La jeune compagnie yéménite FlyAden vient de recevoir son premier appareil en propre, un Airbus A320 précédemment exploité par Royal Jordanian, arrivé à Aden fin mars 2026. Cette livraison marque une étape symbolique pour un pays dont la connectivité aérienne a été profondément fragilisée par des années de conflit et de restrictions de trafic.
FlyAden a officiellement pris livraison de son premier Airbus A320 à l’aéroport international d’Aden, où l’appareil s’est posé fin mars, arborant la nouvelle livrée de la compagnie. Selon plusieurs sources spécialisées, l’avion est immatriculé 7Q‑QAA et porte le numéro de série 6474, après une carrière sous les couleurs de Royal Jordanian, où il était enregistré JY‑AZD. Pour la jeune compagnie, il s’agit du premier avion détenu en propre, après une phase de lancement entièrement assurée en location avec équipage. « La livraison de cet A320 constitue un jalon important dans la construction d’un transporteur moderne basé à Aden », souligne la presse spécialisée, qui y voit un signe de normalisation progressive du secteur aérien yéménite.
Une montée en puissance après un lancement en 737 loué
FlyAden a été créée en 2024 et a lancé ses opérations commerciales en novembre 2025, avec un Boeing 737‑800 affrété en wet lease auprès de la compagnie égyptienne Red Sea Airlines. Ce 737, loué auprès d’un lessor international, a permis d’assurer les premières fréquences entre Aden et Le Caire, à raison de plusieurs vols hebdomadaires, tout en laissant à la compagnie le temps de structurer son organisation et d’acquérir ses propres appareils.
Ce modèle, consistant à démarrer avec un appareil affrété avant de basculer sur une flotte de monocouloirs en propriété ou en lease opérationnel, est désormais classique pour les nouveaux entrants de taille modeste au Moyen-Orient. FlyAden confirme d’ailleurs vouloir « augmenter progressivement sa flotte et étendre son réseau de vols sur une base annuelle », en s’appuyant sur l’A320 comme colonne vertébrale de son développement.
Un réseau encore limité mais tourné vers la région
Depuis son hub d’Aden, FlyAden dessert actuellement Le Caire, une liaison stratégique pour la diaspora et pour les déplacements médicaux entre le Yémen et l’Égypte. La compagnie prévoit d’ouvrir prochainement Amman, en Jordanie, ainsi qu’une destination en Arabie saoudite, une fois qu’un deuxième A320 aura rejoint la flotte d’ici la fin de l’année 2026.
Sur son site, FlyAden met en avant une palette de services comprenant des vols réguliers de passagers, des vols charters, ainsi que des vols dédiés au traitement médical et aux pèlerinages. La compagnie indique vouloir proposer des vols de Hajj et de Omra, un segment à forte demande dans la région et déjà très disputé par les transporteurs saoudiens, yéménites et régionaux.
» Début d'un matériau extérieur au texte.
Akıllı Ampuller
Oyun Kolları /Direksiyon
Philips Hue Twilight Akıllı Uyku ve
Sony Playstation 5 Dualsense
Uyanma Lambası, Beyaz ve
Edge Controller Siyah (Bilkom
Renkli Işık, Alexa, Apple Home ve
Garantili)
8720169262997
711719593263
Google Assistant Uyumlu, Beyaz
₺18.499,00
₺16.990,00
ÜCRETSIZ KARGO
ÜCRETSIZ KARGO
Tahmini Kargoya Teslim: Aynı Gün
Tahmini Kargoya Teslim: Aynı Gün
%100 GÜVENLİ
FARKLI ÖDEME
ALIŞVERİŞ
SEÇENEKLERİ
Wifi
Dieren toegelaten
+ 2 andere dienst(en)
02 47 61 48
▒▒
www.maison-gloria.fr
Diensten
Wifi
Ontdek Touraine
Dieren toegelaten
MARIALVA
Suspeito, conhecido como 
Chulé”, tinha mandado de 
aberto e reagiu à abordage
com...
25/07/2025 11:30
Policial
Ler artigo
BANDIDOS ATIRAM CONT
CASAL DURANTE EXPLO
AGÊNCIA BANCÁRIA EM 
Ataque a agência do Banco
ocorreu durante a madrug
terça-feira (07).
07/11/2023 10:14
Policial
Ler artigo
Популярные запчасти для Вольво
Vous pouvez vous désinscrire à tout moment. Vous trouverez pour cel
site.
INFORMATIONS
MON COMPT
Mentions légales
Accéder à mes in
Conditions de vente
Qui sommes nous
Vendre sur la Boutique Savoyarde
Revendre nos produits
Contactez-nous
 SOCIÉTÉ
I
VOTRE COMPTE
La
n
Un enjeu stratégique pour la connectivité du Yémen
L’arrivée de ce premier Airbus A320 à Aden intervient dans un contexte de lente reprise du trafic international au départ du Yémen, encore largement contraint par la situation sécuritaire et les restrictions imposées ces dernières années. La capitale historique Sanaa reste très limitée en opérations commerciales, ce qui fait de l’aéroport international d’Aden une porte d’entrée essentielle pour le pays. Face au transporteur public Yemenia, encore fragilisé, l’émergence d’acteurs privés comme FlyAden contribue à recréer de la concurrence et à diversifier l’offre pour les passagers, notamment vers les grandes capitales régionales.
Perspectives : une flotte A320 au service des pèlerinages et de la diaspora
Avec l’A320, FlyAden s’appuie sur un monocouloir éprouvé, déjà bien présent chez de nombreux transporteurs du Moyen-Orient et d’Afrique de l’Est, ce qui facilite la maintenance, la formation des équipages et l’accès à un marché locatif profond. L’ajout d’un deuxième A320 doit permettre d’étendre le réseau vers l’Arabie saoudite et d’augmenter les capacités sur les périodes de Hajj et d’Omra, où la demande en sièges au départ du Yémen est traditionnellement très forte.
La compagnie affiche l’ambition de faire croître sa flotte et son réseau chaque année, en fonction de l’amélioration progressive des conditions économiques et opérationnelles. Si le contexte sécuritaire reste un facteur de risque majeur, la livraison de ce premier A320 montre que les investisseurs misent sur un retour graduel du Yémen sur la carte aérienne régionale.